For any person who has been west to Yellowstone and Glacier National Parks it is way to relive seeing the Great Continental Divide and the high peaks, the Bitterroot Valley and the hot springs… but it makes you sad in a way that you are not there now enjoying the wilderness without electronics, TV, and the news.

It also points out what the west has lost with its vast herds of wildlife and its fast flowing rivers that have now been tamed in spots.  We can see the meadows filled with thousands of elk and bison, they… the beaver and his furry friends… were much the objects the hunt… not for food but for their hides…and of course for the money it brought.  Yes money it brought! Seems we have been a wasteful nation that has used its resources poorly for many years.

And there is Sacagawea, having just had a baby...tying it on her back in a baby-board and carrying it in wild canoe rides, on horseback across the mountains, through the prairies… to find her homeland of the Shoshone. Then acting as a translator (why they hired her husband) and female slave (in part) since it was she that would look for roots, put up and take down a teepee made of skin and…  she who goes unmentioned in her accomplishment on this trip until the end when Lewis wrote a letter to Charbonneau, Sacagawea’s husband saying, “Your woman who accompanied you that long dangerous and fatiguing route to the Pacific Ocean and back, deserved a greater reward for her attention and services on that route than we had in our power to give her!”  I guess nothing has changed for women huh!
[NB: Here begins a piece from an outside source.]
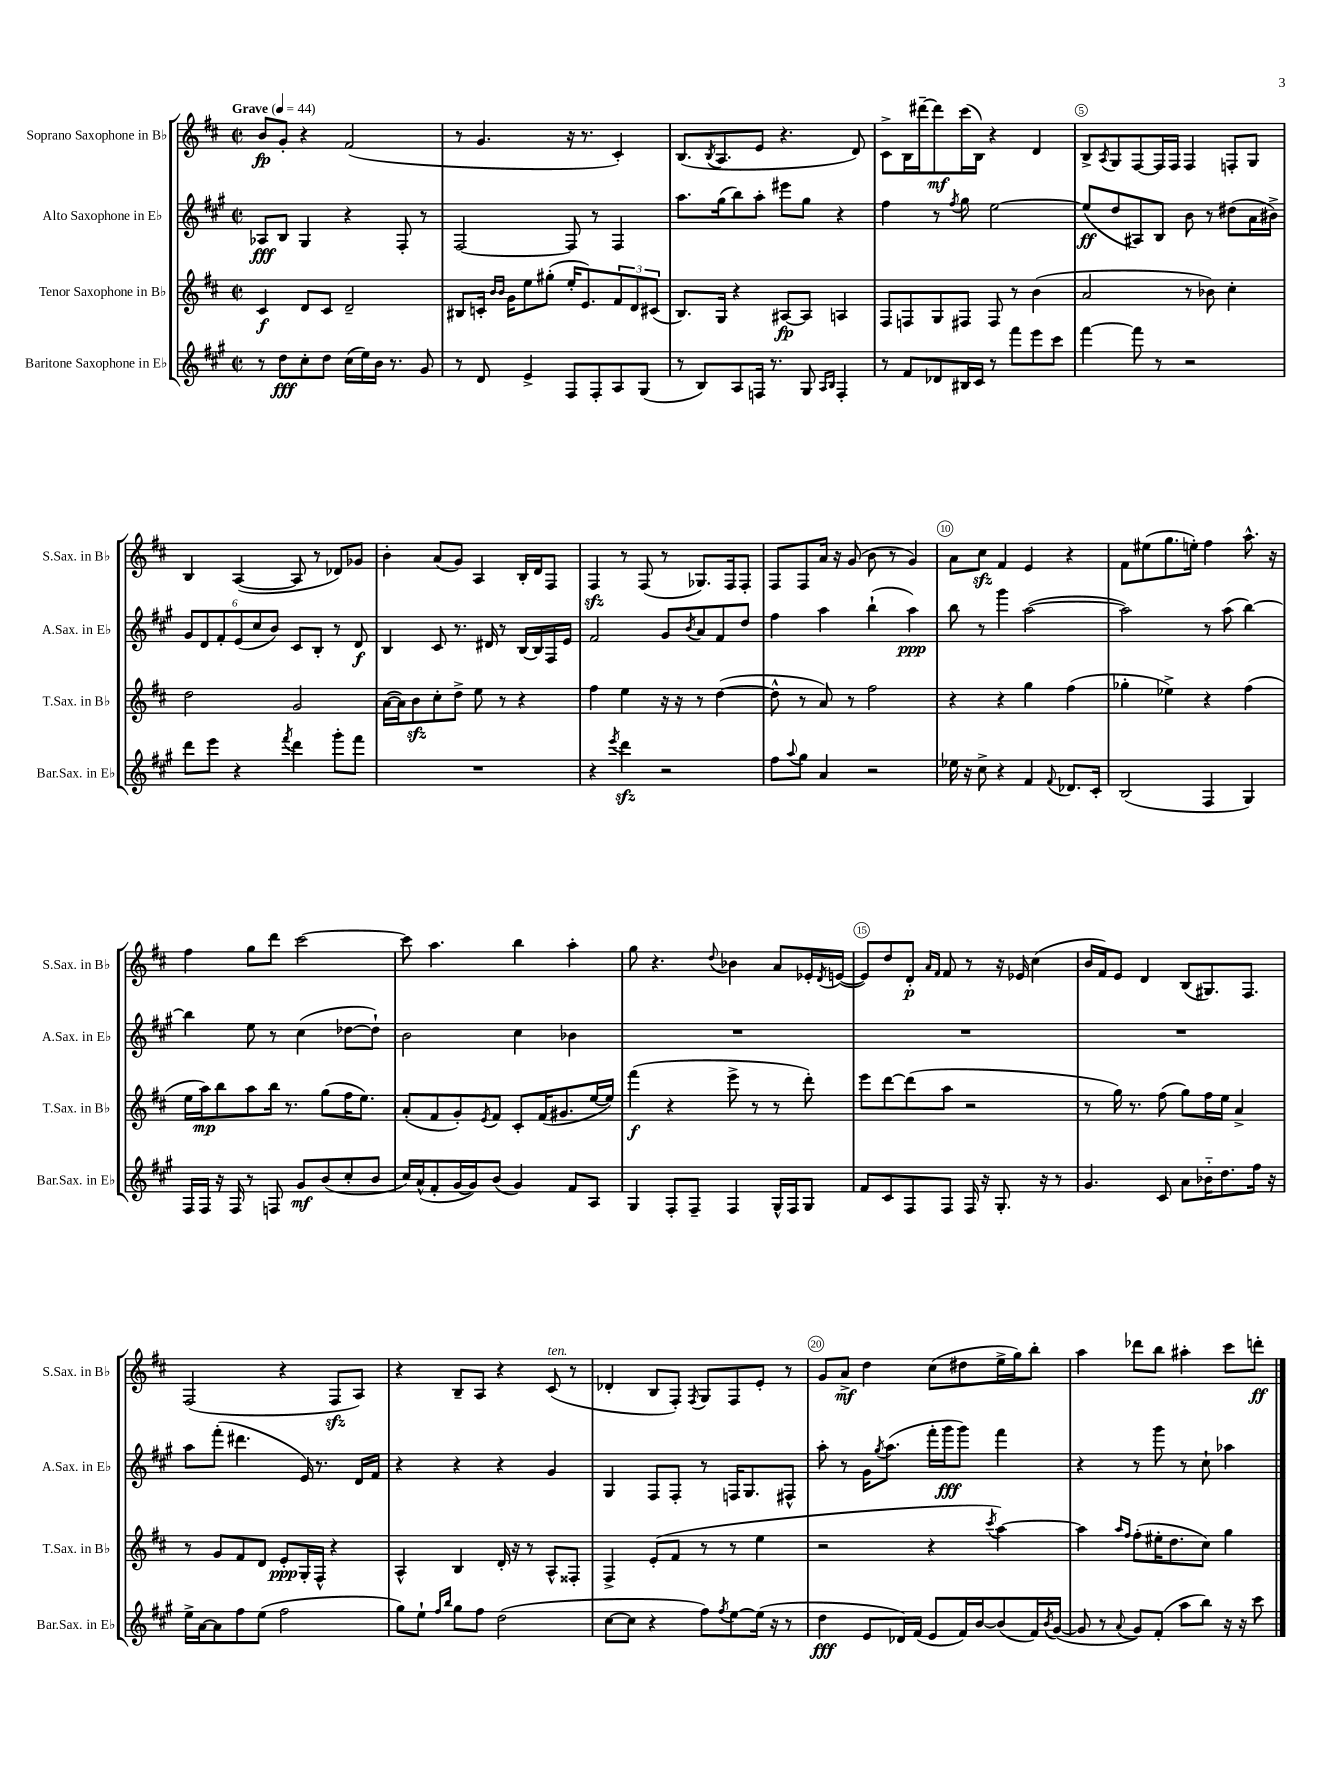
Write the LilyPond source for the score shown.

Still in looking at that super moon last night, as I felt my wanderlust rising with the moon… I wished that I could have been there.  I wish I could go back to the dark of a time before lights and wandered it but for a day… in the scenes of yesteryear… before man tamed the land and pushed the poor Native Americans off and claimed it for his wealth.


**Today I understand... in places you can see and hear the gas and oil derricks & compressors, as well as view some oil spills on the way!  After money again!